One of the properties is in Randallstown. It was the least controversial of the bunch.
Under County Executive Kevin Kamenetz's proposal, unanimously approved by the County Council this month, the police substation on Liberty Road - near Offutt Road - was sold for $275,000 to Genesis HealthCare, which runs a 160-bed, skilled nursing facility next to and behind the substation.
Genesis plans to demolish the 50-year-old building - originally the Randallstown Post Office - and replace it with much-needed parking for its nursing home.
It's a win-win solution, part of the county executive's effort to make local government "innovative, responsible and efficient."
The county not only gets $275,000 to upgrade Randallstown public schools, it can terminate two leases and move the police substation into a former car dealership on Liberty Road that's been renovated for the county's Vehicle Operation and Management agency.
There's space there for the police, too, giving law enforcement officers roomy and modern digs.
As a bonus, the old substation site goes onto the tax rolls.

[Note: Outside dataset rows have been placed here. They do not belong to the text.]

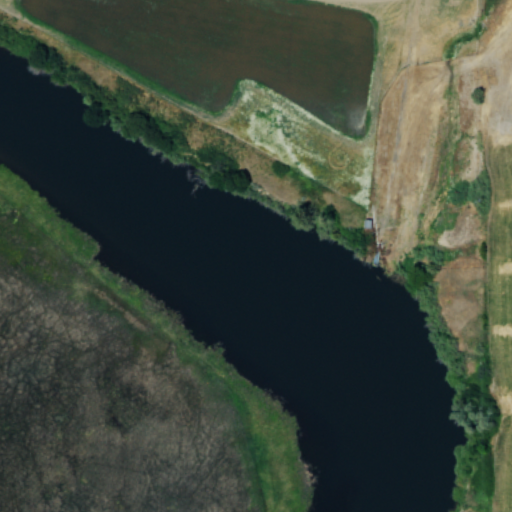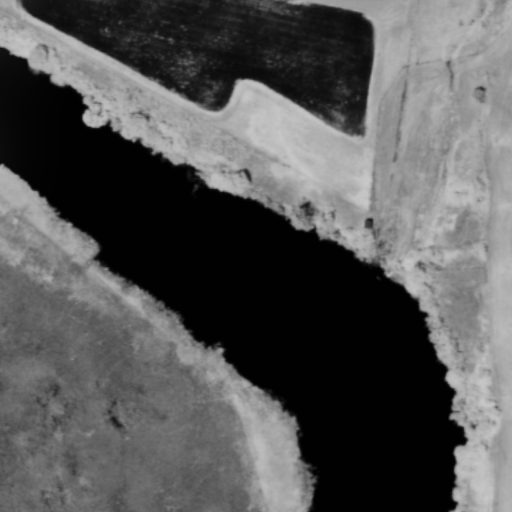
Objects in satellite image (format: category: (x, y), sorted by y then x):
river: (240, 271)
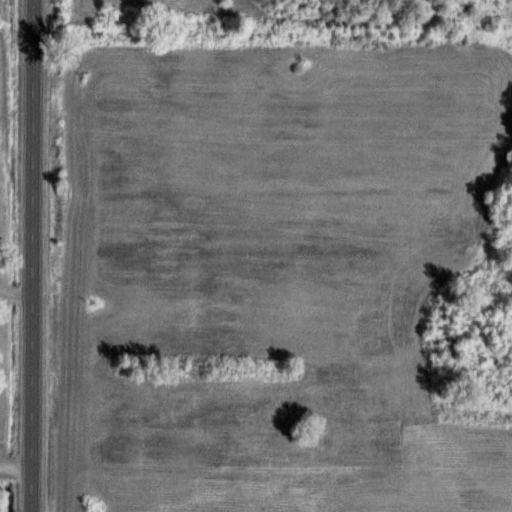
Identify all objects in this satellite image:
road: (34, 256)
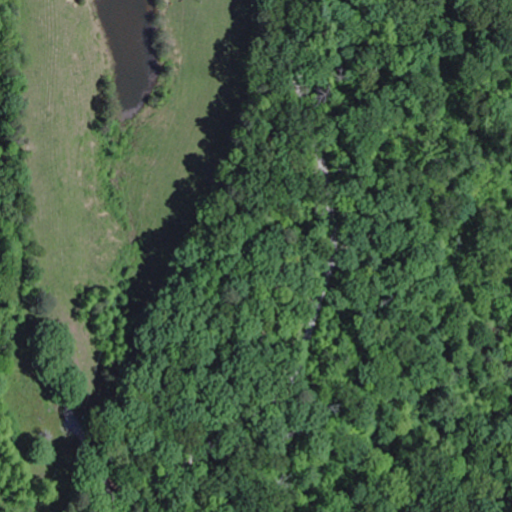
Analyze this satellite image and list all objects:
road: (266, 403)
road: (18, 476)
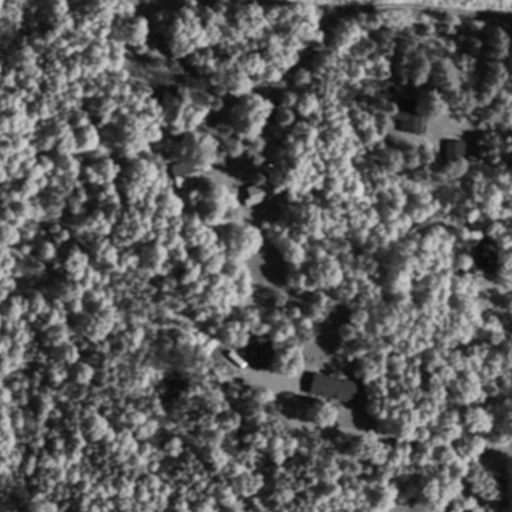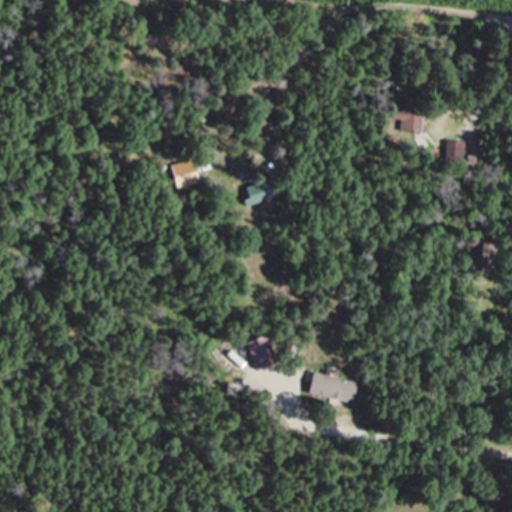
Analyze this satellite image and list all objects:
road: (375, 6)
building: (407, 121)
building: (259, 192)
building: (260, 352)
building: (333, 388)
road: (414, 438)
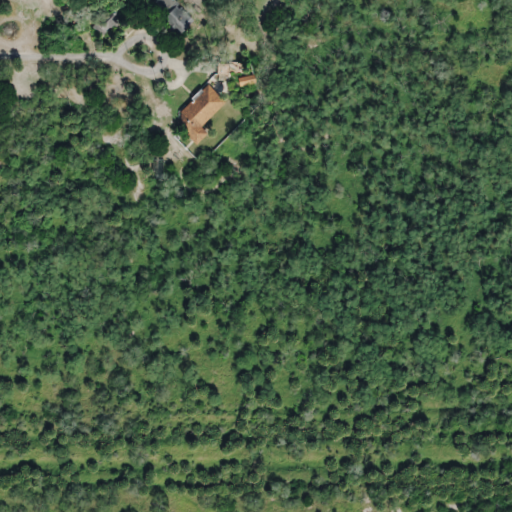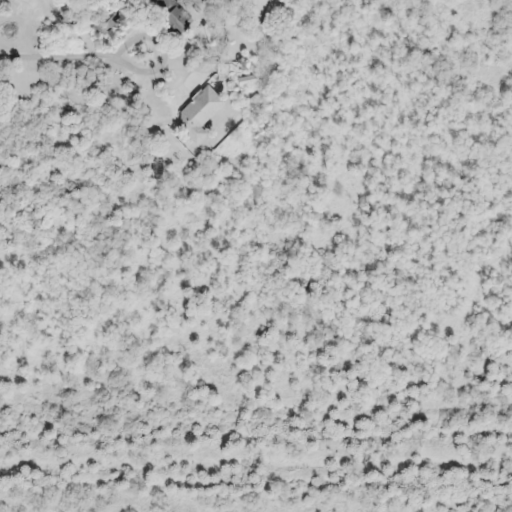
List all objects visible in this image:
building: (173, 15)
building: (106, 26)
road: (63, 53)
building: (198, 114)
road: (154, 154)
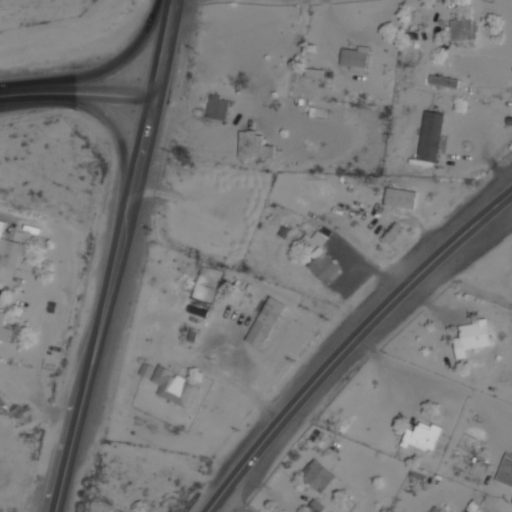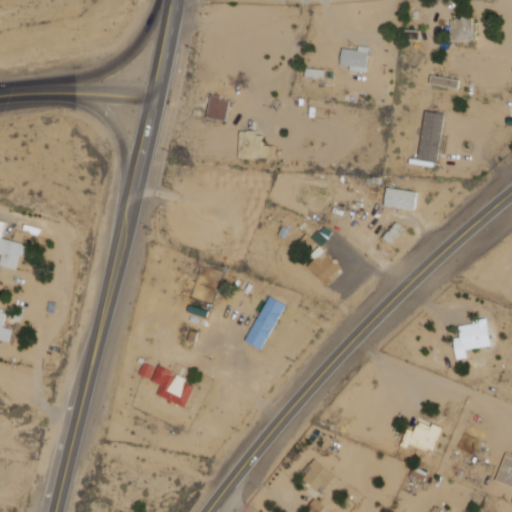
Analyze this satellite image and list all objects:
building: (462, 28)
road: (166, 48)
building: (355, 58)
road: (107, 63)
building: (314, 72)
building: (444, 81)
road: (78, 92)
building: (217, 107)
road: (106, 112)
building: (430, 135)
building: (253, 145)
building: (400, 198)
building: (402, 198)
building: (205, 231)
building: (207, 231)
building: (392, 232)
building: (393, 232)
building: (10, 249)
building: (10, 250)
building: (323, 266)
building: (326, 266)
road: (106, 304)
building: (265, 322)
building: (266, 322)
building: (4, 328)
building: (5, 328)
building: (471, 337)
road: (348, 341)
building: (146, 369)
building: (173, 386)
building: (174, 387)
building: (422, 437)
building: (505, 469)
building: (317, 475)
road: (240, 500)
building: (435, 509)
road: (55, 510)
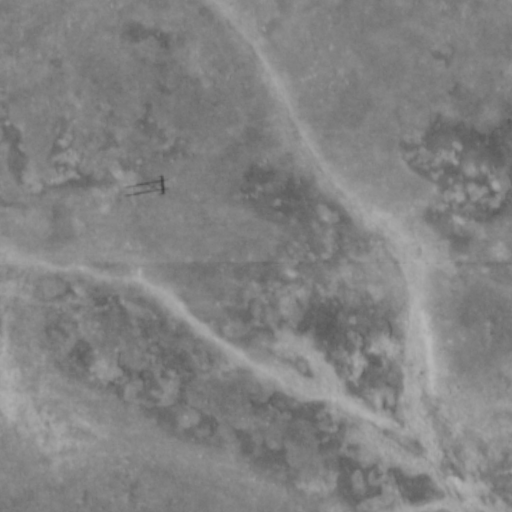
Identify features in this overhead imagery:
power tower: (120, 192)
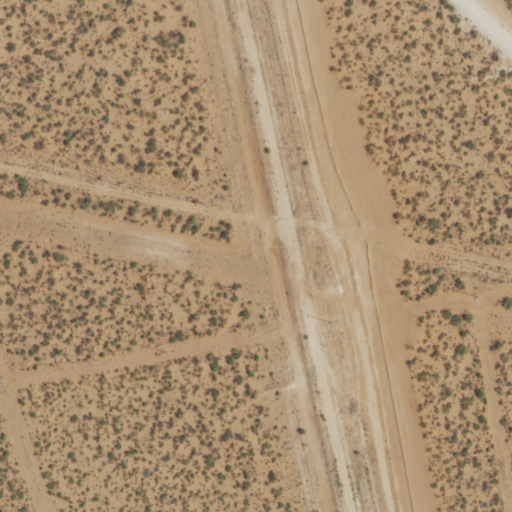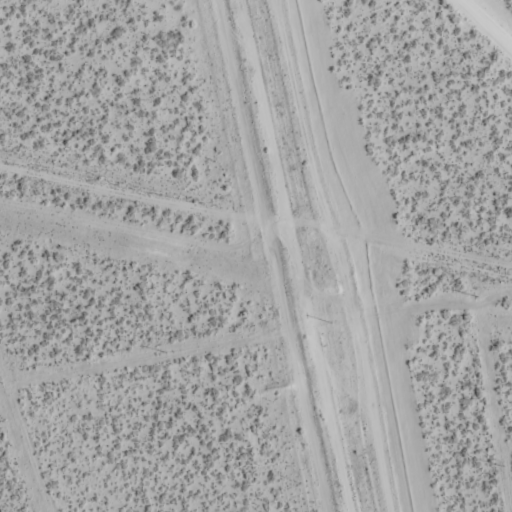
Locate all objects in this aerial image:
road: (492, 20)
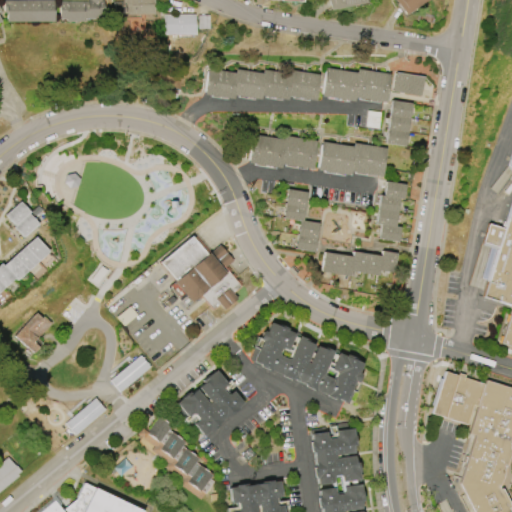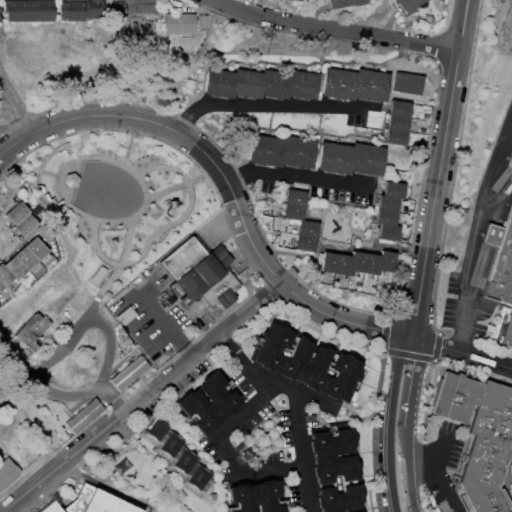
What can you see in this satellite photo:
building: (341, 3)
building: (342, 3)
building: (409, 4)
building: (408, 5)
building: (133, 7)
building: (137, 7)
building: (28, 10)
building: (80, 10)
building: (81, 10)
building: (28, 11)
building: (0, 12)
building: (1, 18)
building: (201, 22)
building: (177, 24)
building: (177, 24)
road: (112, 26)
road: (334, 28)
road: (128, 74)
building: (259, 84)
building: (259, 84)
building: (406, 84)
building: (407, 84)
building: (354, 85)
building: (355, 85)
road: (135, 107)
road: (269, 107)
building: (396, 123)
building: (396, 123)
road: (132, 129)
road: (62, 147)
building: (280, 151)
building: (280, 152)
building: (350, 159)
building: (351, 159)
road: (125, 164)
road: (124, 168)
road: (438, 168)
building: (502, 179)
road: (298, 181)
road: (225, 182)
road: (182, 184)
park: (115, 202)
building: (388, 210)
building: (388, 211)
building: (19, 218)
building: (19, 219)
building: (299, 220)
building: (299, 220)
road: (159, 230)
road: (473, 234)
building: (500, 259)
building: (19, 260)
building: (21, 261)
building: (356, 263)
building: (357, 263)
building: (501, 269)
building: (199, 271)
building: (200, 273)
parking lot: (76, 315)
road: (163, 326)
building: (507, 330)
building: (30, 331)
road: (384, 331)
building: (29, 333)
road: (436, 347)
road: (462, 353)
road: (408, 355)
road: (435, 362)
building: (305, 363)
building: (305, 363)
road: (398, 364)
road: (473, 372)
building: (128, 373)
building: (128, 373)
road: (411, 393)
road: (68, 394)
building: (455, 397)
road: (142, 398)
road: (297, 401)
road: (109, 403)
building: (207, 403)
building: (207, 403)
road: (427, 403)
building: (83, 416)
building: (83, 416)
building: (480, 437)
parking lot: (448, 444)
building: (488, 449)
road: (389, 453)
road: (225, 454)
building: (332, 454)
building: (175, 457)
road: (423, 463)
road: (434, 463)
building: (334, 470)
building: (4, 471)
building: (7, 472)
road: (409, 481)
parking lot: (510, 484)
road: (505, 486)
road: (446, 488)
building: (254, 496)
building: (256, 497)
road: (427, 497)
building: (338, 499)
building: (90, 503)
building: (92, 503)
building: (509, 511)
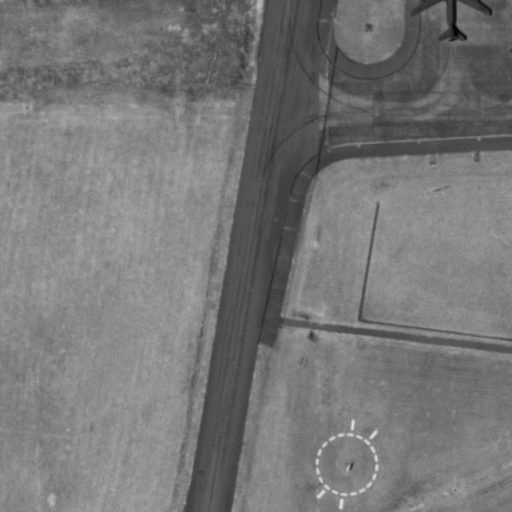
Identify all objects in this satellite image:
airport apron: (420, 78)
airport: (256, 255)
airport taxiway: (250, 256)
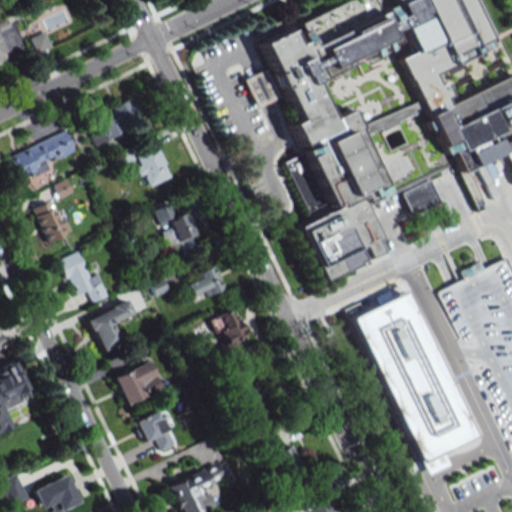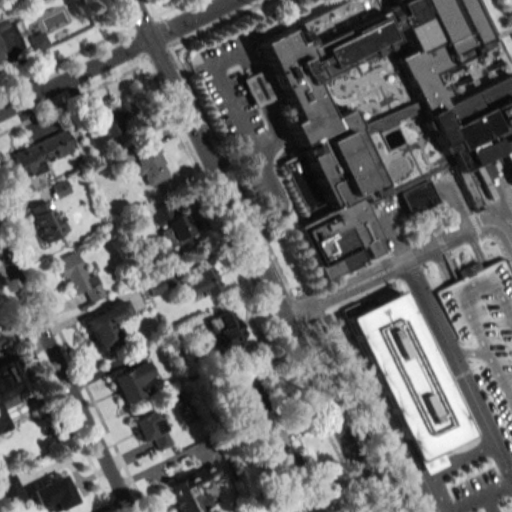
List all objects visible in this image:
building: (37, 41)
building: (2, 52)
road: (114, 55)
road: (231, 101)
building: (379, 103)
road: (269, 106)
building: (385, 110)
building: (108, 123)
building: (35, 155)
building: (149, 166)
building: (417, 196)
road: (274, 203)
building: (46, 221)
building: (174, 229)
road: (254, 255)
road: (400, 262)
building: (78, 277)
building: (202, 282)
road: (428, 304)
building: (104, 325)
building: (227, 331)
parking garage: (486, 333)
building: (486, 333)
building: (0, 346)
road: (64, 380)
building: (408, 380)
building: (133, 382)
building: (9, 388)
building: (244, 402)
road: (480, 411)
building: (151, 430)
road: (463, 459)
building: (284, 460)
parking lot: (461, 483)
road: (500, 487)
building: (10, 490)
building: (191, 490)
building: (52, 493)
road: (468, 502)
building: (318, 506)
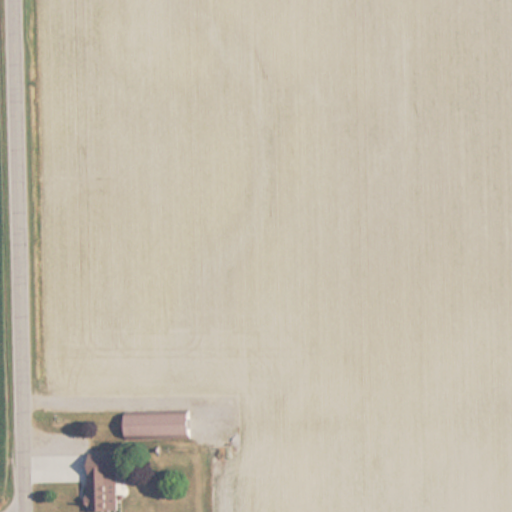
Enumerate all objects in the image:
road: (26, 256)
building: (158, 426)
building: (224, 482)
building: (104, 486)
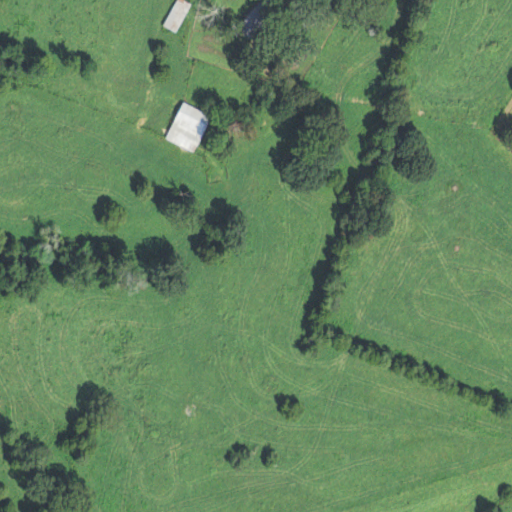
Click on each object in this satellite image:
building: (176, 14)
building: (259, 16)
building: (189, 126)
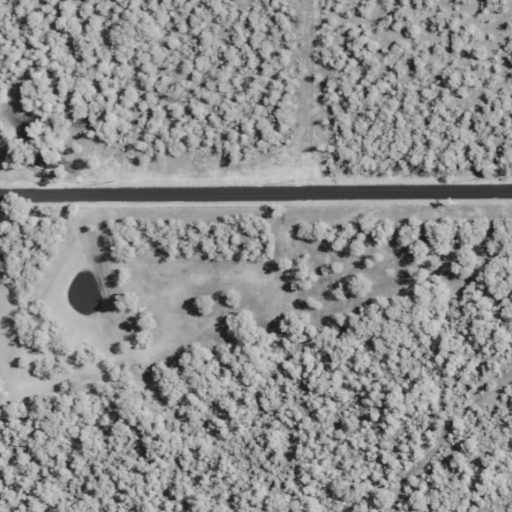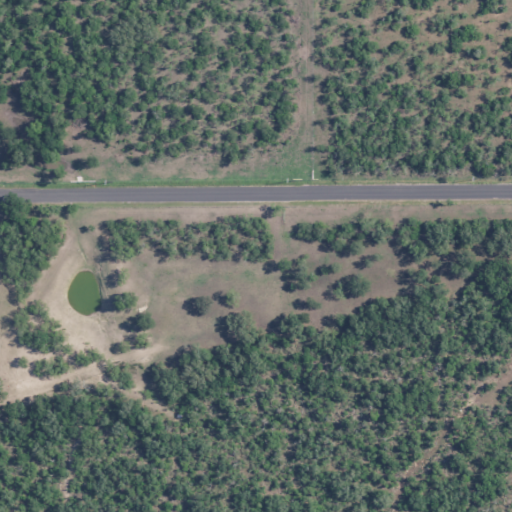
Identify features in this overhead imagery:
road: (256, 193)
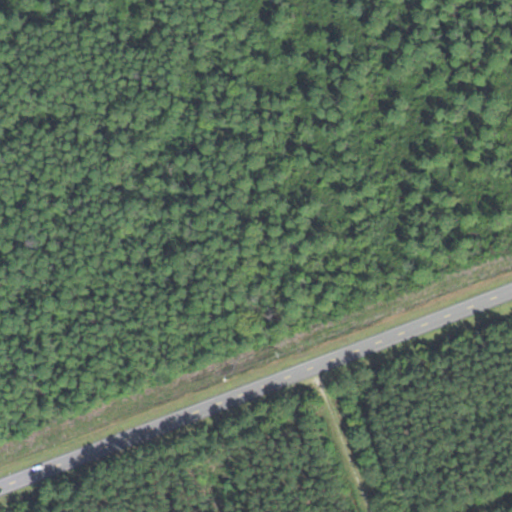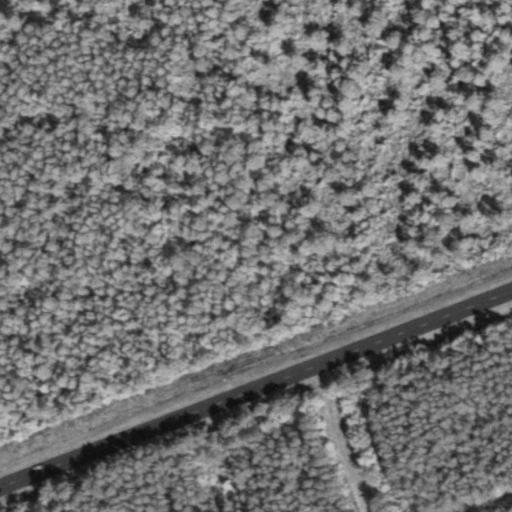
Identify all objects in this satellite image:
road: (256, 385)
road: (348, 436)
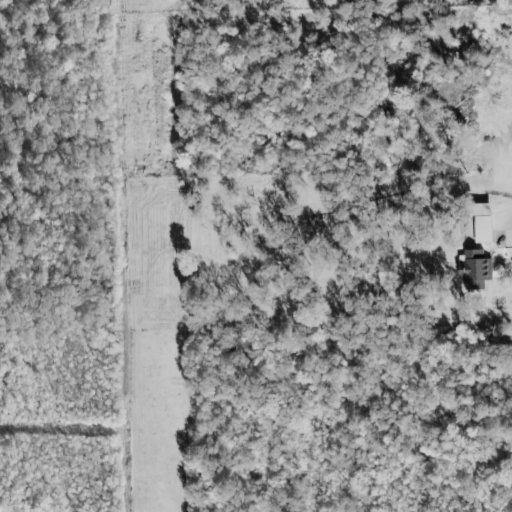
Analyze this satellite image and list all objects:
power tower: (141, 186)
building: (481, 222)
building: (470, 267)
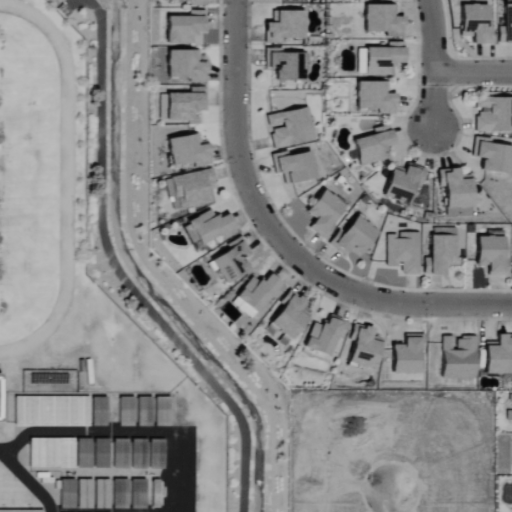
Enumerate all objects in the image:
building: (196, 2)
building: (382, 20)
building: (476, 24)
building: (184, 26)
building: (283, 26)
building: (506, 26)
building: (284, 27)
building: (184, 28)
building: (383, 62)
building: (283, 63)
building: (185, 64)
building: (286, 65)
road: (435, 65)
building: (185, 66)
road: (473, 69)
building: (375, 98)
building: (184, 103)
building: (185, 104)
building: (493, 114)
building: (289, 126)
building: (290, 129)
road: (233, 131)
building: (373, 145)
building: (186, 149)
building: (187, 151)
building: (493, 157)
building: (291, 165)
building: (293, 167)
building: (404, 184)
building: (191, 187)
park: (37, 189)
building: (189, 190)
building: (456, 193)
building: (322, 212)
building: (324, 214)
building: (209, 225)
building: (210, 227)
building: (351, 237)
building: (353, 238)
building: (401, 251)
building: (440, 251)
building: (402, 253)
building: (438, 253)
building: (489, 255)
building: (491, 255)
park: (163, 257)
building: (229, 259)
building: (232, 261)
road: (119, 274)
building: (258, 291)
building: (255, 296)
road: (392, 300)
building: (288, 314)
building: (290, 316)
building: (323, 334)
building: (324, 337)
building: (362, 346)
building: (363, 347)
building: (406, 353)
building: (407, 355)
building: (497, 355)
building: (499, 356)
building: (457, 357)
building: (458, 358)
building: (508, 409)
building: (50, 411)
building: (97, 411)
building: (125, 411)
building: (142, 411)
building: (160, 411)
building: (50, 412)
building: (98, 412)
building: (125, 412)
building: (143, 412)
building: (161, 412)
building: (509, 412)
building: (50, 452)
building: (50, 453)
building: (82, 453)
building: (99, 453)
building: (119, 453)
building: (137, 453)
building: (155, 453)
building: (83, 454)
building: (100, 454)
building: (119, 454)
building: (137, 454)
building: (155, 454)
building: (66, 493)
building: (83, 493)
building: (100, 493)
building: (118, 493)
building: (66, 494)
building: (83, 494)
building: (101, 494)
building: (119, 494)
building: (136, 494)
building: (137, 494)
road: (389, 502)
building: (20, 510)
building: (18, 511)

It will produce property tax revenue year after year from Genesis.
There was no community opposition to this common-sense, cost-efficient move.
That wasn't true with the other land sales.
Dundalk residents loudly objected to the $2.1 million sale of the North Point Government Center at Wise Avenue and Merritt Boulevard.
Opposition not only proved fruitless but defied logic.
The Dundalk Police Station there will move to a renovated elementary school; area schools with low attendance are being consolidated, and money from the sale will pay for air conditioning and a technology upgrade in Dundalk schools.
Additionally, the developer is building a retail Town Center on half of the old county site while also constructing a new recreation center for the community that includes play fields, a gazebo pavilion and an amphitheater.
Not a bad deal.
In Towson, meanwhile, the sale of a fire station site at York Road and Bosley Avenue prompted prolonged controversy.
The original relocation spot for the fire station - a park in Towson Manor Village, sparked outrage.
This led Kamenetz to find another site -- a county-owned fuel station near the Courthouse at Bosley Avenue and Towsontown Boulevard.
That proved only half the battle.
Residents living in proximity of the current, outdated fire station protested construction of a Royal Farms convenience store and gas station, a restaurant and perhaps a bank.
Their objections proved unpersuasive.
The county reaped $8.5 million, the developer will pay a significant annual property tax bill, Towson adds retailers, the Fire Department gets a modern station and leftover proceeds will help pay for air conditioners in area schools.
All three deals help government cut costs, add to the tax rolls and enhance public services.
It was an example of how citizens want their elected leaders to act.